Meta ditches Google’s ‘Android XR’ partnership – reports

According to reports, Meta has reportedly rejected a potential partnership with Google that would have seen the pair collaborate on an augmented reality platform.

As first reported by The Information, Meta and Google executives are rumored to have met late last year over a proposal to jointly build “Android XR,” and Meta ultimately backed out.

Meta currently runs a modified version of Android on its handsets, but Google hasn’t made the full suite of apps available. It also prevented Meta from bringing the Android Play Store to its devices, which would have broadened its appeal by making thousands of apps available.
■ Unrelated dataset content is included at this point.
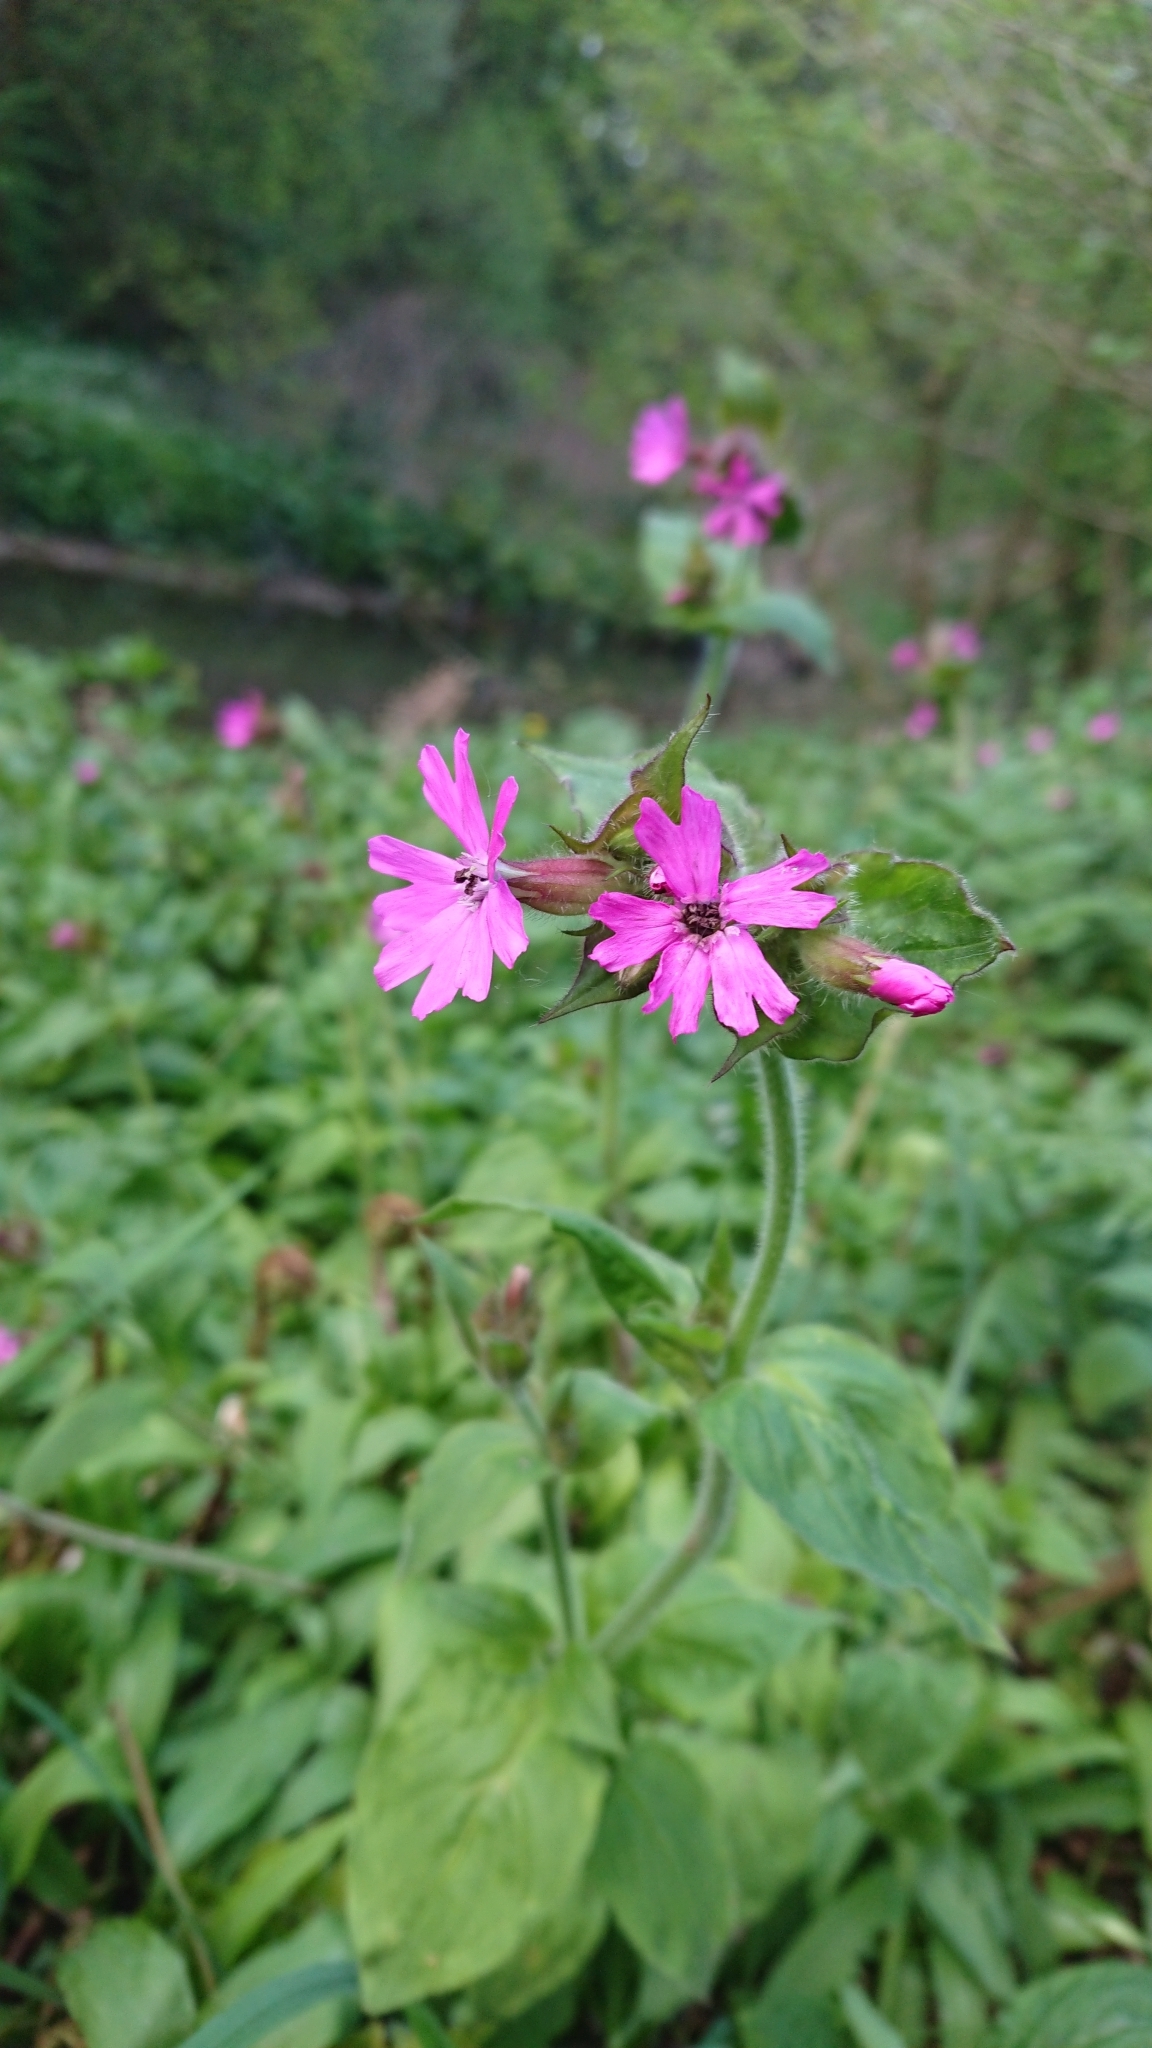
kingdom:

Smartphone apps are a quick win for headphone makers, and Apple took advantage of the power of iOS apps when it launched its Vision Pro headphones earlier this year.

While there are more than 1,000 dedicated spatial apps available for Vision Pro, it also supports over a million smartphone apps – a resource Meta doesn’t have to look for.

Sources have reported that Google would give Meta access to more Android apps if it agreed to a partnership, but Meta is reluctant to cede control of the platform that powers the Quest headset.

Meta CEO Mark Zuckerberg has talked about wanting to “own” the next computing platform, the same way Microsoft owned the PC era and Apple owned the smartphone era.

For Google, the guardian of the Android app store, a partnership with Meta would bring it into a market where it has so far failed to make an impact.

Google Glass was launched as a consumer headset, shut down, resurrected as a business headset and then shut down again last year.

It also killed another set of glasses – called Project Iris last year – despite touting their capabilities at Google I/O and releasing promotional materials.

Google also laid off the team running its XR hardware division earlier this year, but is putting itself at the center of Samsung’s XR partnership with chipmaker Qualcomm.

Meanwhile, Meta is reportedly planning to unveil its augmented reality glasses later this year.

According to a report from Business Insider, Meta will demonstrate the specs at Connect, but won’t immediately make them available for purchase. Meta has yet to reveal a date for Connect 2024, but it usually takes place in September or October.

In an interview late last year, Meta CTO Andrew Bosworth waxed lyrical about a pair of glasses used internally by Meta staff, only to dampen the excitement by claiming they would likely never see the light of day.

“It’s probably our most exciting prototype we’ve had so far,” he said.